◆ Requirement A
In the forum thread on self-driving cars, what animal did the vehicle yield to in the night-driving video?

7,000,000 miles now. Doh!

Hey, wanna hear what actual riders are saying?

Oh, look, even more riders!

Wanna see an hour and twenty-two minutes of night driving? (yes, that's a raccoon it yielded to)

I don't know if the driver is pushing the gas or break? I know because they said they didn't. You can conjure up some big conspiracy involving hundreds of people and even kids, but as long as they continue to be forthright and honest, I'm going to accept their word and video evidence.

Uh, by the way dude, now it doesn't have an accelerator or brake. No steering wheel either.

So, what now? Cruise Automation and Waymo are just lying? That's your position? It's all fake? Crisis actors?

Dude, you're in denial.


----------



## jocker12 (May 11, 2017)

RamzFanz said:


> 7,000,000 miles now. Doh!
> 
> Hey, wanna hear what actual riders are saying?
> 
> ...


I wonder why GM wants to sell Cruise then.... https://uberpeople.net/threads/gm-j...ing-shares-of-self-driving-unit-video.266537/

Hahaha..., he is showing a dash cam video and the only thing in the frame is the road and traffic ahead.... hahahaha...


----------



## goneubering (Aug 17, 2017)

uberdriverfornow said:


> And Kroger will be on the hook when one of their sdc's kills someone.


I don't think these mini SDCs can move fast enough to kill someone.


----------



## iheartuber (Oct 31, 2015)

RamzFanz said:


> Hey, wanna hear what actual riders are saying?


So you mean the people who signed up for free rides in the Waymo early rider program are saying nice things about their free rides? Wow, what a shock


----------



## tohunt4me (Nov 23, 2015)

Psssttttt. . . . wanna buy a hijacked load of steaks ?


----------



## RamzFanz (Jan 31, 2015)

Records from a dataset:
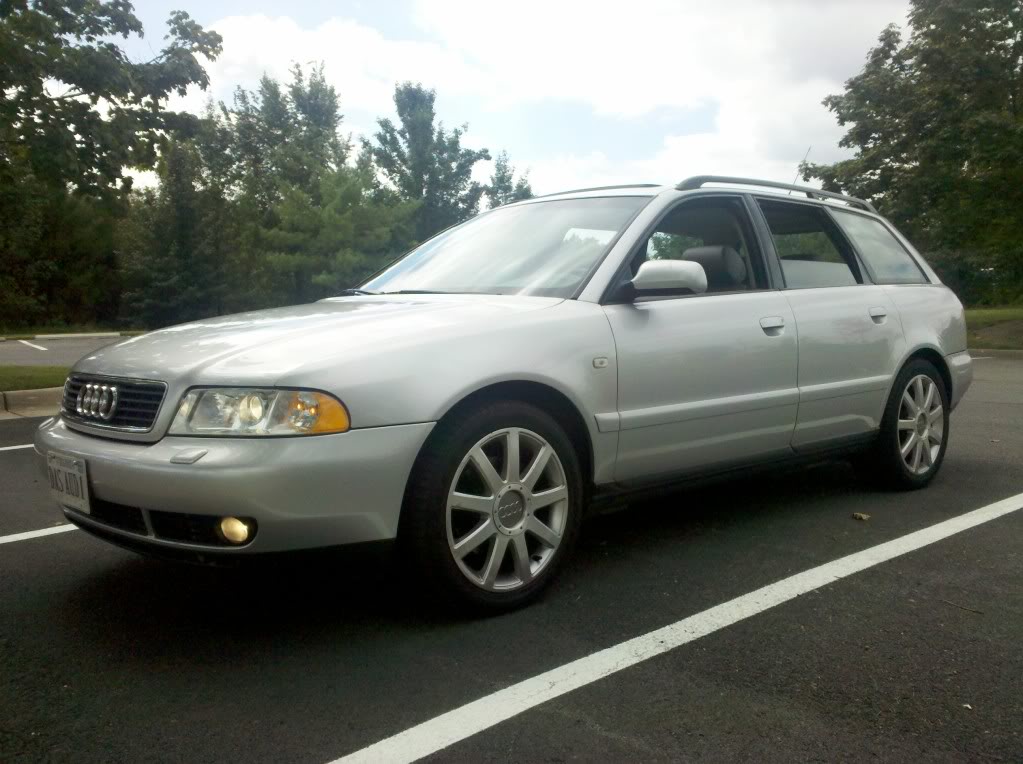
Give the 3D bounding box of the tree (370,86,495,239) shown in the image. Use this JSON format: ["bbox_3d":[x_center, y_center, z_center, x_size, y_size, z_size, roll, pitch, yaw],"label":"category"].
[{"bbox_3d":[-3.664,-8.238,40.498,5.400,10.638,5.000,0,5,-5],"label":"tree"}]

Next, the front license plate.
[{"bbox_3d":[-1.273,0.289,2.550,0.015,0.153,0.305,-10,10,-40],"label":"front license plate"}]

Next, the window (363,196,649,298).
[{"bbox_3d":[-0.069,-0.527,3.514,1.380,0.130,0.720,6,43,49],"label":"window"}]

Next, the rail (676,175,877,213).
[{"bbox_3d":[1.226,-0.817,3.880,1.580,0.085,0.045,-5,7,-41],"label":"rail"}]

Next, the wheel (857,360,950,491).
[{"bbox_3d":[1.908,0.196,4.322,0.634,0.634,0.225,-5,7,-41],"label":"wheel"}]

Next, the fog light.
[{"bbox_3d":[-0.709,0.382,2.275,0.060,0.075,0.080,-5,7,-41],"label":"fog light"}]

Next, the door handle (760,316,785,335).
[{"bbox_3d":[0.979,-0.211,3.332,0.160,0.068,0.045,-5,7,-41],"label":"door handle"}]

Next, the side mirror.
[{"bbox_3d":[0.500,-0.336,2.825,0.130,0.125,0.210,-5,7,-41],"label":"side mirror"}]

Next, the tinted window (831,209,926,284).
[{"bbox_3d":[1.753,-0.628,4.176,0.700,0.370,0.040,-5,-19,-41],"label":"tinted window"}]

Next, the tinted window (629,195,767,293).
[{"bbox_3d":[0.651,-0.519,3.224,0.880,0.430,0.050,-5,-19,-41],"label":"tinted window"}]

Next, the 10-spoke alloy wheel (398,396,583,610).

◆ Requirement B
Give only the number of lines in the records that contain the string "window".

◆ Task answer A
A raccoon.

◆ Task answer B
6